▶ **Text**
For example, in order to avoid the occurrence of fewer frames described above, in at least one embodiment of the present disclosure, in addition to steps S101-S103, the method for video frame interpolation processing 10 includes: setting the first frame interpolation flag; and in response to the picture switch existing between the first video frame and the second video frame, modifying the first frame interpolation flag to the second frame interpolation flag.


It should be noted that, in the embodiments of the present disclosure, the terms “first frame interpolation flag”, “second frame interpolation flag” and “third frame interpolation flag” refer to frame interpolation flags at different time points or stages, so as to indicate how many consecutive picture switches exist in the video. The terms “first frame interpolation flag”, “second frame interpolation flag” and “third frame interpolation flag” are not limited to a specific value or a specific order.


For example, in some examples, it is assumed that the video includes a sequence of video frames, for example, the video includes temporally adjacent video frame 1, video frame 2, video frame 3, video frame 4, video frame 5, . . . . For example, in one example, a frame interpolation flag is provided, for example, the frame interpolation flag is initialized as (0, 0). Two adjacent video frames (e.g., the first video frame and the second video frame) are input, assuming that the first video frame is the video frame 2 and the second video frame is the video frame 3. Whether there is a picture switch (subtitle switch or scene switch) between the video frame 2 and the video frame 3 is determined by the method described in the above embodiments. If a picture switch exists between the video frame 2 and the video frame 3, modify the frame interpolation flag from (0,0) to (0,1). For example, in some examples, when it is determined that a picture switch occurs between two adjacent video frames, a value “1” is added to the frame interpolation flag (0,0), and the previous value “0” is popped up, that is, the updated interpolation flag is (0,1). When it is determined that there is no picture switching between two adjacent video frames, a value “0” is added to the frame interpolation flag (0,0), and the previous value “0” is popped up, that is, the updated frame interpolation flag is (0,0).


For example, in at least one embodiment of the present disclosure, in response to the picture switch existing between the first video frame and the second video frame, acquiring the fourth video frame. Acquiring the second comparison result between the second video frame and the fourth video frame based on the second video frame and the fourth video frame. Determining whether to interpolate a frame between the second video frame and the fourth video based on the second comparison result. The fourth video frame and the second video frame are adjacent temporally, and the second video frame is a forward frame of the fourth video frame. The second comparison result indicates whether the picture switch exists between the second video frame and the fourth video frame.

▶ **Requirement 1**
In the example in the frame interpolation text, what value is the frame interpolation flag initialized as?
The entries that follow have no connection to the frame interpolation text.

▶ **Source data**
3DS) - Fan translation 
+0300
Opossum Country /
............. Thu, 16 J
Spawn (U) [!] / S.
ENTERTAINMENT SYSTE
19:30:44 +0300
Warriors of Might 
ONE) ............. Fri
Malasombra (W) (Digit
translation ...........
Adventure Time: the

▶ **Requirement 2**
Convert the lines of the entries into a JSON list of strings, one string per line, skipping any blank lines.

▶ **Exercise output 1**
(0, 0)

▶ **Exercise output 2**
[
  "3DS) - Fan translation ",
  "+0300",
  "Opossum Country /",
  "............. Thu, 16 J",
  "Spawn (U) [!] / S.",
  "ENTERTAINMENT SYSTE",
  "19:30:44 +0300",
  "Warriors of Might ",
  "ONE) ............. Fri",
  "Malasombra (W) (Digit",
  "translation ...........",
  "Adventure Time: the"
]